[DIRECTIONS FOR THIS TASK]: Return, from the data below, each line that contains the word "marked".
RECORDED DATA Start Marker
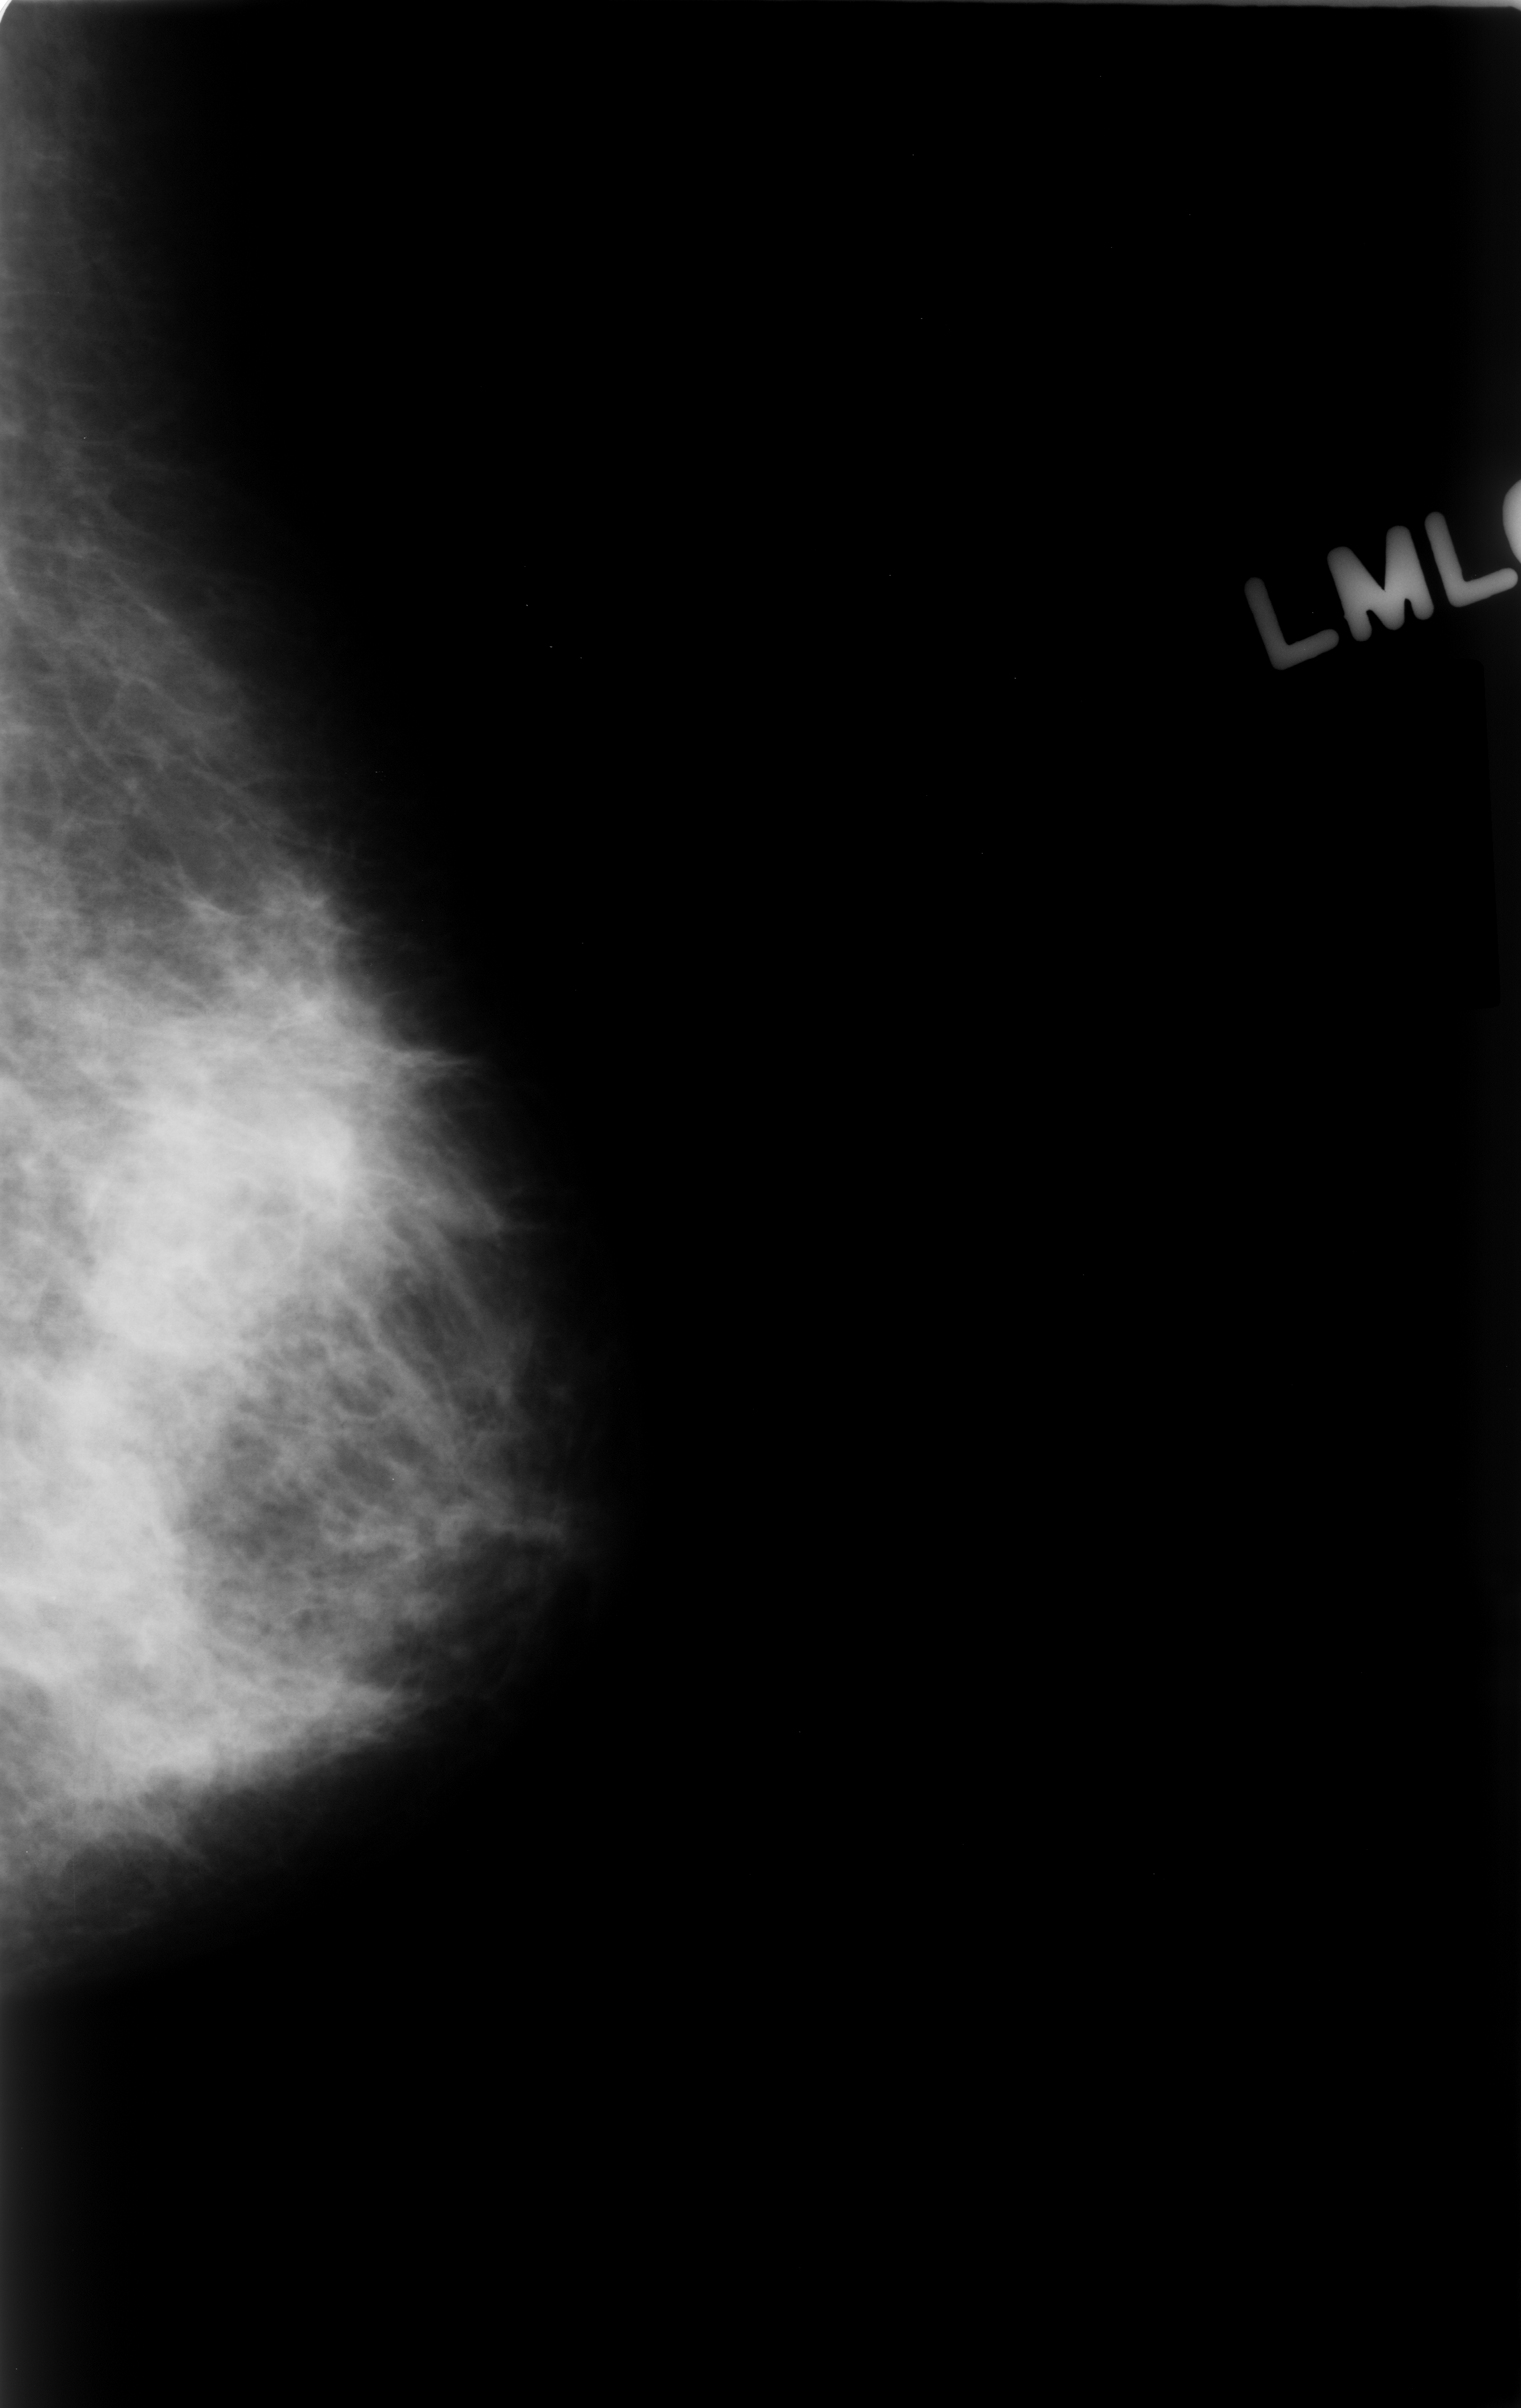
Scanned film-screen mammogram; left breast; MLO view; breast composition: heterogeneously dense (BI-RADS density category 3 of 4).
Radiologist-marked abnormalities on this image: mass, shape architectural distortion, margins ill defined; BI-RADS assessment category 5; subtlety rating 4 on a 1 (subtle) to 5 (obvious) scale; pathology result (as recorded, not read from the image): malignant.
RECORDED DATA End Marker
RECORDED DATA Start Marker
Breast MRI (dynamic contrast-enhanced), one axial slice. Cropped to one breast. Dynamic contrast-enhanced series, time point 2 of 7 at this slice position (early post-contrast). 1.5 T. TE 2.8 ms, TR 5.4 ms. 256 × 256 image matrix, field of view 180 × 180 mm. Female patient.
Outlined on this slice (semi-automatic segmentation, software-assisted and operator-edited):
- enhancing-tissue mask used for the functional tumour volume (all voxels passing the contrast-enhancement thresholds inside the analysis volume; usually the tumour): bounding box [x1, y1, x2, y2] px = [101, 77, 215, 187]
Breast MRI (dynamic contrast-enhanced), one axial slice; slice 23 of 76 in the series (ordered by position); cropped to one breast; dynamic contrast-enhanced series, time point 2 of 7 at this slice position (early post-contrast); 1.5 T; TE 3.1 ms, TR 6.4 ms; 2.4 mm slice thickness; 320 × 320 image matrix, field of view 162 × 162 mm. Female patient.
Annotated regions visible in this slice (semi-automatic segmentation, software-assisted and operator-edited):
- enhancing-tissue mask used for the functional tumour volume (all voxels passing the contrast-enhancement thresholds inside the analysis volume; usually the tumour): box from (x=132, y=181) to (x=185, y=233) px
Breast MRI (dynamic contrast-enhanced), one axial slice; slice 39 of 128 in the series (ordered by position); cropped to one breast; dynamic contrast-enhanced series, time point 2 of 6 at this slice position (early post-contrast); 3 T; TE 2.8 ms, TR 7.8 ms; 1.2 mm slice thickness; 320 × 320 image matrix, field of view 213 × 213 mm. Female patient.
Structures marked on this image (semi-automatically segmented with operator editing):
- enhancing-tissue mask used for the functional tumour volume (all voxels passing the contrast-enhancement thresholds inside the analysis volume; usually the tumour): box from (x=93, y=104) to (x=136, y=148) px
RECORDED DATA End Marker
[THE COMPLETED TASK]:
Radiologist-marked abnormalities on this image: mass, shape architectural distortion, margins ill defined; BI-RADS assessment category 5; subtlety rating 4 on a 1 (subtle) to 5 (obvious) scale; pathology result (as recorded, not read from the image): malignant.
Structures marked on this image (semi-automatically segmented with operator editing):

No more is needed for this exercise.